ARC’s work spans five service areas, each grounded in scientific judgment and shaped by an understanding of how data needs to function in real development, regulatory, and investment decisions.
Decisions about impurities, degradation products, and exposure thresholds rarely sit cleanly inside a single guideline. They sit at the intersection of chemistry, toxicology, manufacturing reality, and regulatory expectation — and the right answer often depends as much on how a question is framed as on the data behind it.
ARC supports teams working through these questions with structured, evidence-driven assessments and clear scientific rationales that hold up under regulatory scrutiny.
Sponsors and developers navigating CMC changes, impurity profiles, formulation decisions, or regulatory questions where the available data needs to be interpreted, contextualised, and defended.
ERA is a defined regulatory requirement across multiple regulated products and substance categories, which is rarely a routine exercise. Data gaps, legacy substances, and questions about study relevance all require scientific judgment, not just compliance.
ARC delivers ERA work that meets regulatory expectations while keeping the underlying science transparent and defensible.
Organisations developing or maintaining regulated products for which environmental considerations form part of development or regulatory decision-making.
Non-clinical development is rarely limited by the availability of studies. It is however limited by how well the evidence supports the decisions that follow. ARC helps sponsors build scientifically robust development programmes by providing independent advice on strategy, study design, evidence evaluation, and regulatory readiness.
Organisations requiring an independent assessment of non-clinical evidence, development risks, and regulatory readiness to support critical development and investment decisions.
Early development decisions have long shadows.
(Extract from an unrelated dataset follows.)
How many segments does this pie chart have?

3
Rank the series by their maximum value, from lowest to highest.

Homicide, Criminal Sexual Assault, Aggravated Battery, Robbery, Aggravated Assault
Choices about experimental design, chemistry, formulation, route, and process made in the first phases of a programme shape what is possible and what is defensible, much later in the lifecycle.
ARC works with teams that want early experimental and development choices to anticipate the scrutiny they will face later, whether regulatory, operational, or investor-related, rather than discover critical issues at a later stage.
Programmes at early or mid-stage development, pharmaceutical and biotechnology companies, innovators and development teams.
Academic research produces scientific capability. Translating that capability into something an industrial partner can evaluate, commission, or build on requires a different kind of thinking; one that starts from industrial expectations and works backward into what needs to change, not from the science outward.
ARC works with research institutions and core facilities that want to bridge this gap: either by structuring their existing capabilities into credible, repeatable service offerings, or by designing new research programmes that anticipate the regulatory, quality, and market conditions their outputs will eventually face.
Research institutions, universities, research infrastructures, public-private partnerships, and consortia seeking support with research strategy, proposal development, consortium building, research infrastructure engagement, and impact planning.